• _THE TASK_: Copy the records below line for line, without changing a single character.

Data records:
^^^^^^^^^^^^^^^^

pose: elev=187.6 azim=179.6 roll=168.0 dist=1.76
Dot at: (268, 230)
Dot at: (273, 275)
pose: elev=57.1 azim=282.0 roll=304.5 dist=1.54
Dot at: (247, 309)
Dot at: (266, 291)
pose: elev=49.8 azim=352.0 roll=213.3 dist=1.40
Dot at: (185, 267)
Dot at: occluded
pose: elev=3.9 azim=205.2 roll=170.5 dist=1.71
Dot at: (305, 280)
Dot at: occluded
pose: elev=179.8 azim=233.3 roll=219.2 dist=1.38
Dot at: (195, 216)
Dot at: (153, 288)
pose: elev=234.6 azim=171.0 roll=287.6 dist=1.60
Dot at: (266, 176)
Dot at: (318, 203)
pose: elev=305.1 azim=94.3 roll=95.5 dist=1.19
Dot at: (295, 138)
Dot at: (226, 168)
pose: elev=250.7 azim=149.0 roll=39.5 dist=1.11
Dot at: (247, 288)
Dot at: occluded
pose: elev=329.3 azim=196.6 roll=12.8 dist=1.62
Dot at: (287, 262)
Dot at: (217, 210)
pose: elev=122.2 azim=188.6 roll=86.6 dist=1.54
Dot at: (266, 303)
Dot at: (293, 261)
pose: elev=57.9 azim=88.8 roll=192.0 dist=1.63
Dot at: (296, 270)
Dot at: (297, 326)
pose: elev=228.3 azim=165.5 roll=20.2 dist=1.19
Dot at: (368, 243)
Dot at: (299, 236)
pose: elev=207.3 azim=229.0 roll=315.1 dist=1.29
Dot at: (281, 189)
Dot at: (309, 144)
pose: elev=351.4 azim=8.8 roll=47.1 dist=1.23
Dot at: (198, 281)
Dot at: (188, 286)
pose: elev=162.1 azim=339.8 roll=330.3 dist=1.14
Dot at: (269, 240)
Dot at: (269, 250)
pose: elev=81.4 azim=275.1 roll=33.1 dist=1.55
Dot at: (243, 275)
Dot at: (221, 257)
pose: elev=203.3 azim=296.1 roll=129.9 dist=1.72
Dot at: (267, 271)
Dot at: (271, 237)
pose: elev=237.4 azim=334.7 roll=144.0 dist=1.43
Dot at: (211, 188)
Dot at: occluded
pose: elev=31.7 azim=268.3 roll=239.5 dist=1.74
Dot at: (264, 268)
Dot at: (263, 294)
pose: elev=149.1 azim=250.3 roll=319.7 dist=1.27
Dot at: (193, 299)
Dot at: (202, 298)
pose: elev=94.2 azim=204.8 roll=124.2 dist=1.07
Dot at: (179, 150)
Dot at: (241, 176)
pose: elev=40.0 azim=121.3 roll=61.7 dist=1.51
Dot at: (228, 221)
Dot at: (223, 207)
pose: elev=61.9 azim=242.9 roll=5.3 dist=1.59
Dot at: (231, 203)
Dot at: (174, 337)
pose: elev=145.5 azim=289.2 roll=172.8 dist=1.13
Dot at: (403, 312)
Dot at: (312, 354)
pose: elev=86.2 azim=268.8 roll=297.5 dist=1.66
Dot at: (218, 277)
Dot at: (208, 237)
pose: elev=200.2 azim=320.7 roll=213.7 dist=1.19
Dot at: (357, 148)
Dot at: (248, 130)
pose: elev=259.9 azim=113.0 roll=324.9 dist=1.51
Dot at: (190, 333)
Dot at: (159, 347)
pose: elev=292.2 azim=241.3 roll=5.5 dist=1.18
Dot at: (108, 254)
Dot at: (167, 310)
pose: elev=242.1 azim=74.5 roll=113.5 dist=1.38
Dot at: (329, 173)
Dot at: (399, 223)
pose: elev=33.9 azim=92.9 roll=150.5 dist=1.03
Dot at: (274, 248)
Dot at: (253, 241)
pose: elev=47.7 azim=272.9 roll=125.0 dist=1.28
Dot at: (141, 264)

^^^^^^^^^^^^^^^^

• _COMPLETED EXERCISE_:
pose: elev=187.6 azim=179.6 roll=168.0 dist=1.76
Dot at: (268, 230)
Dot at: (273, 275)
pose: elev=57.1 azim=282.0 roll=304.5 dist=1.54
Dot at: (247, 309)
Dot at: (266, 291)
pose: elev=49.8 azim=352.0 roll=213.3 dist=1.40
Dot at: (185, 267)
Dot at: occluded
pose: elev=3.9 azim=205.2 roll=170.5 dist=1.71
Dot at: (305, 280)
Dot at: occluded
pose: elev=179.8 azim=233.3 roll=219.2 dist=1.38
Dot at: (195, 216)
Dot at: (153, 288)
pose: elev=234.6 azim=171.0 roll=287.6 dist=1.60
Dot at: (266, 176)
Dot at: (318, 203)
pose: elev=305.1 azim=94.3 roll=95.5 dist=1.19
Dot at: (295, 138)
Dot at: (226, 168)
pose: elev=250.7 azim=149.0 roll=39.5 dist=1.11
Dot at: (247, 288)
Dot at: occluded
pose: elev=329.3 azim=196.6 roll=12.8 dist=1.62
Dot at: (287, 262)
Dot at: (217, 210)
pose: elev=122.2 azim=188.6 roll=86.6 dist=1.54
Dot at: (266, 303)
Dot at: (293, 261)
pose: elev=57.9 azim=88.8 roll=192.0 dist=1.63
Dot at: (296, 270)
Dot at: (297, 326)
pose: elev=228.3 azim=165.5 roll=20.2 dist=1.19
Dot at: (368, 243)
Dot at: (299, 236)
pose: elev=207.3 azim=229.0 roll=315.1 dist=1.29
Dot at: (281, 189)
Dot at: (309, 144)
pose: elev=351.4 azim=8.8 roll=47.1 dist=1.23
Dot at: (198, 281)
Dot at: (188, 286)
pose: elev=162.1 azim=339.8 roll=330.3 dist=1.14
Dot at: (269, 240)
Dot at: (269, 250)
pose: elev=81.4 azim=275.1 roll=33.1 dist=1.55
Dot at: (243, 275)
Dot at: (221, 257)
pose: elev=203.3 azim=296.1 roll=129.9 dist=1.72
Dot at: (267, 271)
Dot at: (271, 237)
pose: elev=237.4 azim=334.7 roll=144.0 dist=1.43
Dot at: (211, 188)
Dot at: occluded
pose: elev=31.7 azim=268.3 roll=239.5 dist=1.74
Dot at: (264, 268)
Dot at: (263, 294)
pose: elev=149.1 azim=250.3 roll=319.7 dist=1.27
Dot at: (193, 299)
Dot at: (202, 298)
pose: elev=94.2 azim=204.8 roll=124.2 dist=1.07
Dot at: (179, 150)
Dot at: (241, 176)
pose: elev=40.0 azim=121.3 roll=61.7 dist=1.51
Dot at: (228, 221)
Dot at: (223, 207)
pose: elev=61.9 azim=242.9 roll=5.3 dist=1.59
Dot at: (231, 203)
Dot at: (174, 337)
pose: elev=145.5 azim=289.2 roll=172.8 dist=1.13
Dot at: (403, 312)
Dot at: (312, 354)
pose: elev=86.2 azim=268.8 roll=297.5 dist=1.66
Dot at: (218, 277)
Dot at: (208, 237)
pose: elev=200.2 azim=320.7 roll=213.7 dist=1.19
Dot at: (357, 148)
Dot at: (248, 130)
pose: elev=259.9 azim=113.0 roll=324.9 dist=1.51
Dot at: (190, 333)
Dot at: (159, 347)
pose: elev=292.2 azim=241.3 roll=5.5 dist=1.18
Dot at: (108, 254)
Dot at: (167, 310)
pose: elev=242.1 azim=74.5 roll=113.5 dist=1.38
Dot at: (329, 173)
Dot at: (399, 223)
pose: elev=33.9 azim=92.9 roll=150.5 dist=1.03
Dot at: (274, 248)
Dot at: (253, 241)
pose: elev=47.7 azim=272.9 roll=125.0 dist=1.28
Dot at: (141, 264)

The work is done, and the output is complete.